THE TASK: Looking through the listing that follows, count every line with the string "lines" and state the number alone.

------------------------------------------------------------------------

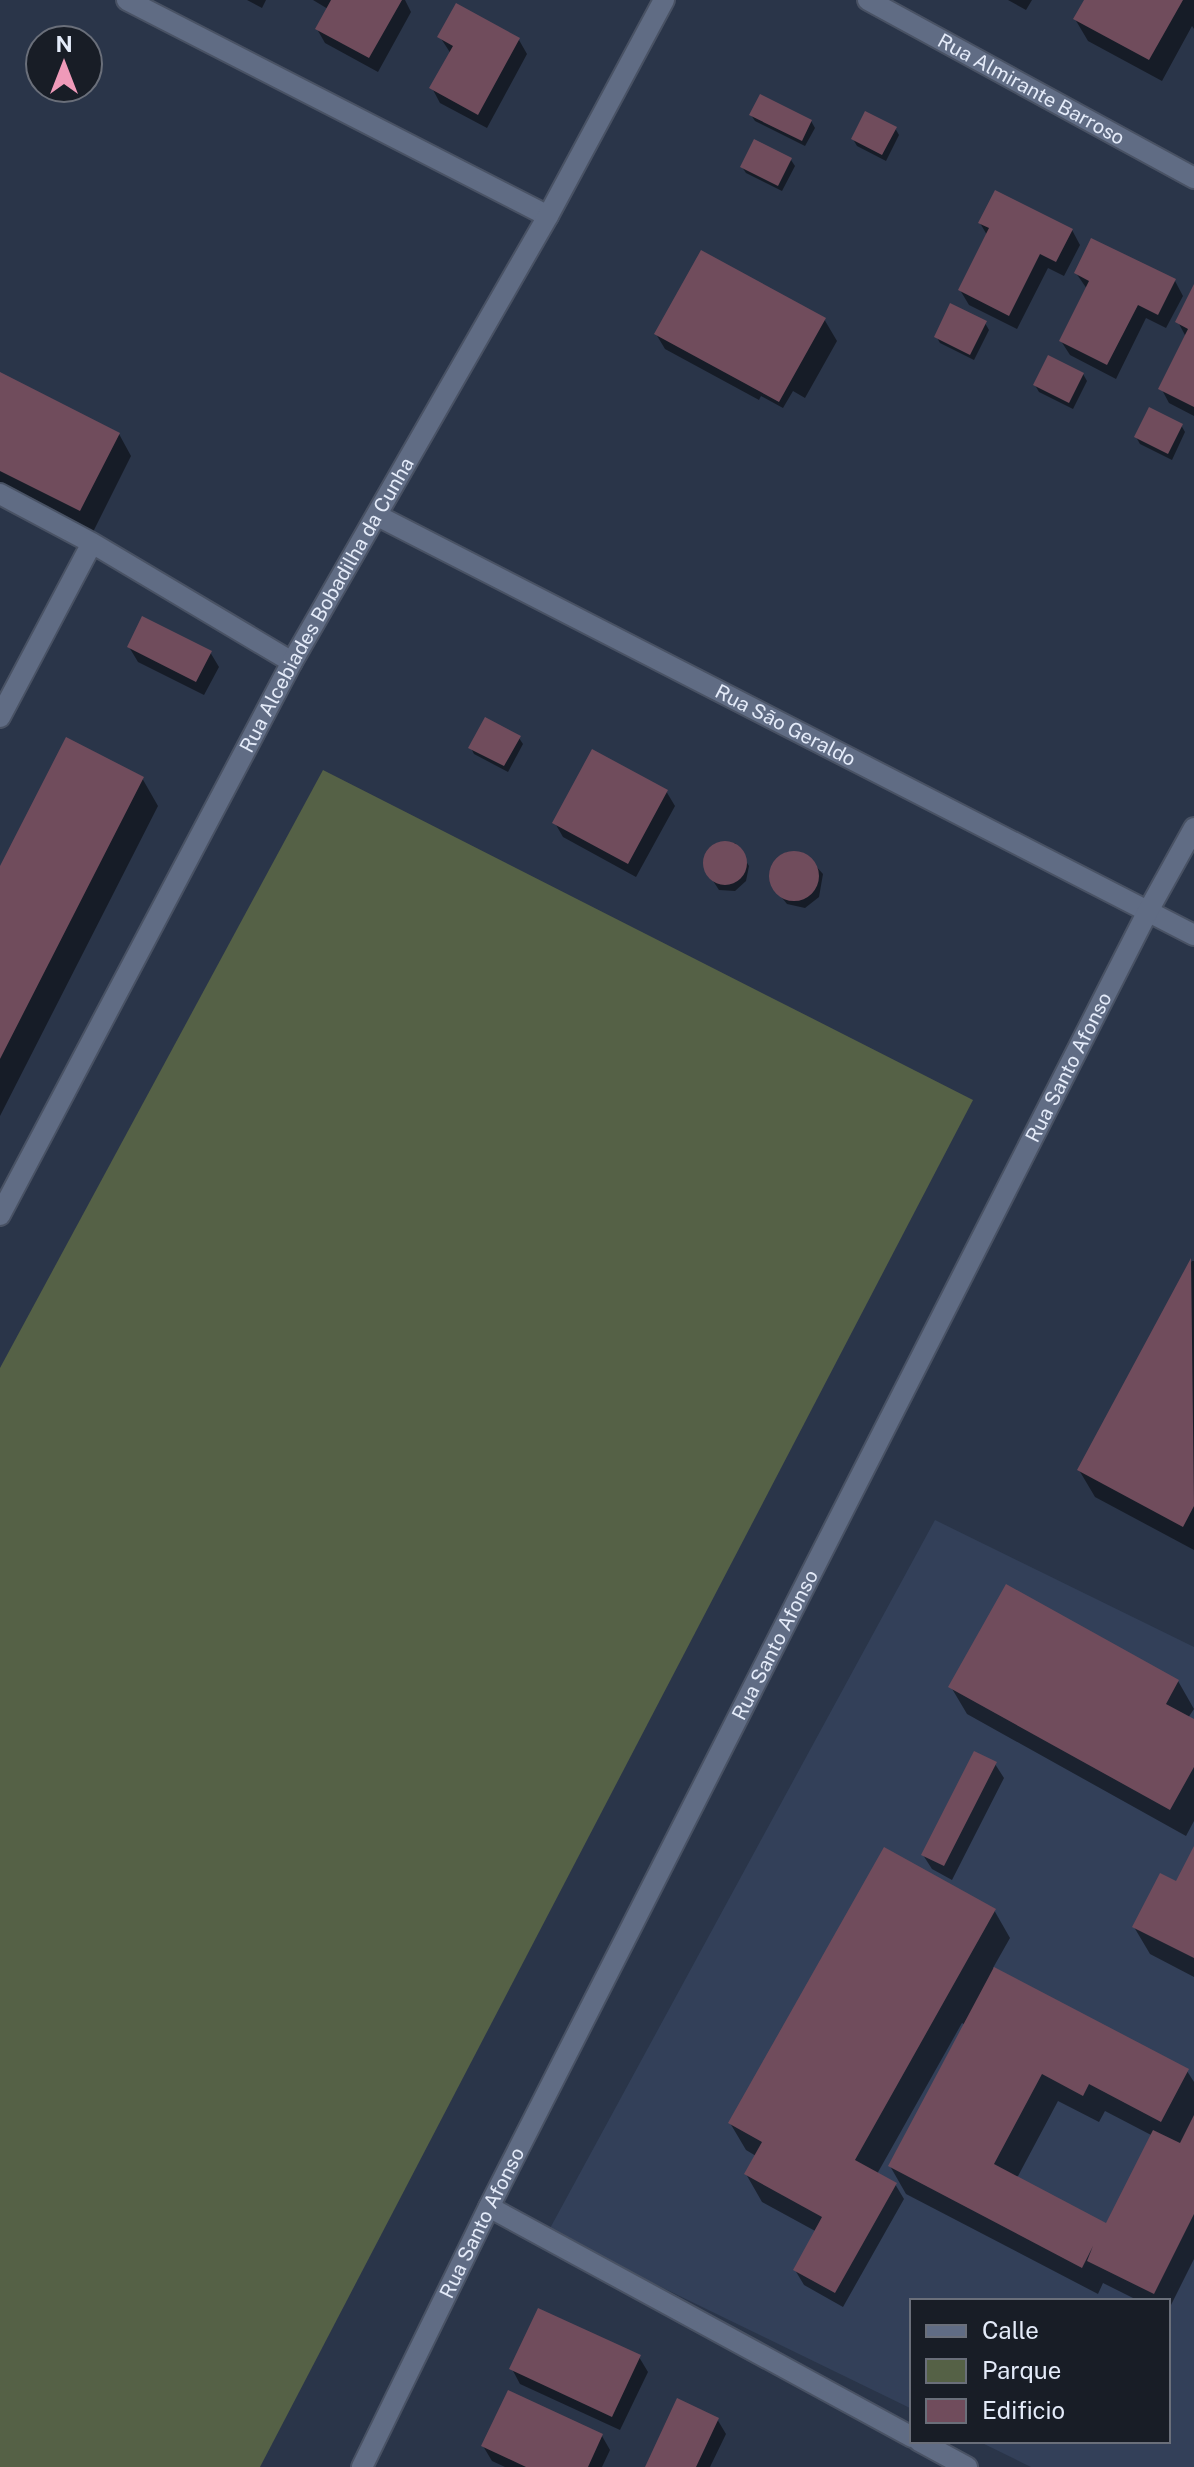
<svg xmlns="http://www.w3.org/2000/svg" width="1194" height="2467" font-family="'Public Sans',sans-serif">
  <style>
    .built { fill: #334059 }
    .green { fill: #556146 }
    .shadow { fill: #0007; fill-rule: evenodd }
    .building { fill: #704c5c }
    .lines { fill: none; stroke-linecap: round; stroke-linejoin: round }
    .service-casing { stroke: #495264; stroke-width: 24 }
    .minor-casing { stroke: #495264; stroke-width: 24 }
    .tertiary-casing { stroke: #495264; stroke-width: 24 }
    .service { stroke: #606c84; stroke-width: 20 }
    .minor { stroke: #606c84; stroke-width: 20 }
    .tertiary { stroke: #606c84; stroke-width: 20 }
    .labels { text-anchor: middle; stroke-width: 7; stroke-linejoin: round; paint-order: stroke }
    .street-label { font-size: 20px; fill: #e4ebf9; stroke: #181d26 }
  </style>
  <rect width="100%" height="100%" fill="#2a3549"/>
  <path class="built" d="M935 1520 1194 1647V2467H1031L978 2441H1168V2301H912V2409L548 2232Z"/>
  <path class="green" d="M323 770 973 1100 260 2467H0V1368Z"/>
  <path class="shadow" d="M247 0H266L262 8Z
    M313 0H405L411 12 378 72 325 43 317 29 328 9Z
    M1008 0H1032L1026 10Z
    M1086 0H1194V29L1192 26 1162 81 1088 41 1075 19Z
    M440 37 519 40 527 54 487 128 440 103 432 88 451 54Z
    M751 115 811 121 815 128 805 146 755 121Z
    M895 128 899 135 886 161 857 146 853 139Z
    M791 160 795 166 782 191 746 173 742 167Z
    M980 223 1072 230 1080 245 1064 276 1048 268 1017 329 969 305 960 290 987 235Z
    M1076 273 1175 281 1183 296 1166 328 1146 318 1116 379 1070 355 1061 341 1087 289Z
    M1194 291V416L1169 403 1161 388 1186 337 1178 322Z
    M824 319 837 341 805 398 793 391 783 408 761 396 759 400 665 349 656 334Z
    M985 323 989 330 974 360 940 343 936 336Z
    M0 374 119 434 131 456 93 532 0 485Z
    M1083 374 1087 381 1073 409 1039 392 1035 385Z
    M1181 425 1185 432 1172 460 1140 444 1136 437Z
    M129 647 210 652 219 667 204 695 138 662Z
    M519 738 523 744 508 772 474 754 471 748Z
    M142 778 158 806 0 1116V870Z
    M666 791 675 806 636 877 563 837 555 823Z
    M735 843 749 866 746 881 735 891 719 890 706 870 707 854 716 844Z
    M787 852 805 854 823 874 819 897 805 908 787 904 771 884 772 866Z
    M1192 1261H1194V1550L1095 1497 1079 1470Z
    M1178 1681 1194 1709 1188 1718 1194 1721V1821L1186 1836 967 1714 951 1687Z
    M995 1764 1004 1778 952 1880 932 1869 923 1855Z
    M1194 1851V1977L1150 1954 1134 1927 1177 1884Z
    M994 1910 1010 1938 993 1968 1187 2071 1194 2082V2259L1168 2311V2301H1139L1103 2283 1098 2294 906 2194 890 2166 965 2025 962 2023 877 2174 895 2184 904 2199 843 2307 804 2285 795 2270 817 2232 762 2202 746 2174 756 2156 746 2150 730 2123ZM1058 2101 1099 2122 1105 2111 1153 2136 1106 2227 1017 2178Z
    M639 2357 648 2372 620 2430 520 2384 512 2369Z
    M717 2419 726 2434 710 2467H647Z
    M602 2436 610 2450 602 2467H505L492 2461 483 2446Z"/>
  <path class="building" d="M331 0H402L369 58 315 29Z
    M1084 0H1183L1149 60 1073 19Z
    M456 3 520 38 478 115 429 88 453 46 437 37Z
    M760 94 812 120 802 141 749 115Z
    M865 111 897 127 882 155 851 139Z
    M754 139 792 158 778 186 740 167Z
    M995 190 1073 229 1056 262 1040 254 1009 316 958 290 989 228 978 223Z
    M1091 238 1176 279 1158 315 1138 305 1107 365 1059 341 1089 281 1074 273Z
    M701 250 826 318 779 402 654 334Z
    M1194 284V407L1158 389 1188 329 1175 322Z
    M950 303 987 321 970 355 934 337Z
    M1048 355 1084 373 1069 403 1033 385Z
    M0 372 120 433 80 511 0 471Z
    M1149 407 1183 424 1168 454 1134 437Z
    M142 616 212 651 196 682 127 647Z
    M485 717 521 736 504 766 468 748Z
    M66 737 144 777 0 1059V866Z
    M592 749 668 790 628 864 552 823Z
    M703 863a22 22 0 1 1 44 0a22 22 0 1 1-44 0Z
    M769 876a25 25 0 1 1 50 0a25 25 0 1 1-50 0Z
    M1191 1258 1194 1506 1183 1527 1077 1470Z
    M1006 1584 1179 1680 1166 1704 1194 1719V1767L1170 1810 948 1687Z
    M974 1751 997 1762 944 1866 921 1855Z
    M1194 1846V1958L1132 1927 1160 1873 1176 1881Z
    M884 1847 996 1909 855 2160 897 2183 835 2293 793 2270 822 2217 744 2174 762 2142 728 2123Z
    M994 1967 1189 2069 1161 2122 1089 2084 1083 2096 1042 2074 994 2164 1106 2223 1153 2130 1180 2143 1194 2115V2214L1154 2294 1087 2261 1093 2246 1082 2268 888 2166Z
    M538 2308 641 2355 612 2417 509 2369Z
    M508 2390 603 2434 588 2467H526L481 2446Z
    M677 2398 719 2418 696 2467H645Z"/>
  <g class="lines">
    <g class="service-casing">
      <path id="service" d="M0 494 92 543 292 662
        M0 717 92 543"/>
    </g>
    <g class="minor-casing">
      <g id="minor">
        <path d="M127 0 548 216"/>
        <path id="s1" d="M868 0 1194 178"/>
        <path id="s2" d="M378 516 1194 935"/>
        <path d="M489 2207 912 2437"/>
        <path d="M919 2441 967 2467"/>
        <path id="s3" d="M362 2467 489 2207 1148 911 1194 828"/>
      </g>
    </g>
    <g class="tertiary-casing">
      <g id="tertiary">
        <path id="s4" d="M0 1215 292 662 548 216 664 0"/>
      </g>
    </g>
    <use href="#service" class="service"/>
    <use href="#minor" class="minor"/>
    <use href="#tertiary" class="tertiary"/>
  </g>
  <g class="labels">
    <g class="street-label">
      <text dy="7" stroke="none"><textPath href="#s1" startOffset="186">Rua Almirante Barroso</textPath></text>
      <text dy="7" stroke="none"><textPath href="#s4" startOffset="692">Rua Alcebiades Bobadilha da Cunha</textPath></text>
      <text dy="7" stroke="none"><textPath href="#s2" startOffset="458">Rua São Geraldo</textPath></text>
      <text dy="7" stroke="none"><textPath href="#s3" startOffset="1568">Rua Santo Afonso</textPath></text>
      <text dy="7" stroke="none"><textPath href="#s3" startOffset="920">Rua Santo Afonso</textPath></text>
      <text dy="7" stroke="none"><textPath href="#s3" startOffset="272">Rua Santo Afonso</textPath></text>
    </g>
  </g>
  <rect x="910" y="2299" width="260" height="144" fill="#181d26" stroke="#6a6f7a" stroke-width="2"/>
  <rect x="926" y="2325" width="40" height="12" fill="#606c84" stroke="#6a6f7a" stroke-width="2"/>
  <text x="982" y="2339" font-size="24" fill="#e4ebf9">Calle</text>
  <rect x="926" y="2359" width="40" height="24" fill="#556146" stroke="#6a6f7a" stroke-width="2"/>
  <text x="982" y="2379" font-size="24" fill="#e4ebf9">Parque</text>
  <rect x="926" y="2399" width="40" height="24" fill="#704c5c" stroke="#6a6f7a" stroke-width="2"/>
  <text x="982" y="2419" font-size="24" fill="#e4ebf9">Edificio</text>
  <g transform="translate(64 64)"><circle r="38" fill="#181d26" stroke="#6a6f7a" stroke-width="2"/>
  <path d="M0-6L14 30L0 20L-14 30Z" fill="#ef9ab9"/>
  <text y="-12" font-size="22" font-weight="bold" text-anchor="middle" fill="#e4ebf9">N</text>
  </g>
</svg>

------------------------------------------------------------------------

FINISHED EXERCISE: 2